====== DOCUMENT EXCERPT ======
I managed to make it work in a similar way as in the pydra-fsl repo (https://github.com/nipype/pydra-fsl) by creating a class that inherits from ShellCommandTask and defining customized input and output specs. I think this should be described as an option in the tutorials, feels more intuitive for the rest of the procedure.

I'm copying the class below, but now I'm getting an error when I try to get the outputs from these tasks in the workflow. The error I'm getting:

  File "D:\Miniconda3\envs\pipeline\lib\site-packages\pydra\engine\core.py", line 1125, in _run
    result.output = self._collect_outputs()
======
PROBLEM 1: Reproduce the pydra forum post word for word, from "I'm copying the" up to and including "result.output = self._collect_outputs()".
PROBLEM 2: In the pydra forum post, what class does the newly created class inherit from?
====== DATA PROVIDED ======
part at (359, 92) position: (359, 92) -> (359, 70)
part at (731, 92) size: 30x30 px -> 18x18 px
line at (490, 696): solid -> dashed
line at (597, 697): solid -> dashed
======
ANSWER 1:
I'm copying the class below, but now I'm getting an error when I try to get the outputs from these tasks in the workflow. The error I'm getting:

  File "D:\Miniconda3\envs\pipeline\lib\site-packages\pydra\engine\core.py", line 1125, in _run
    result.output = self._collect_outputs()

ANSWER 2: ShellCommandTask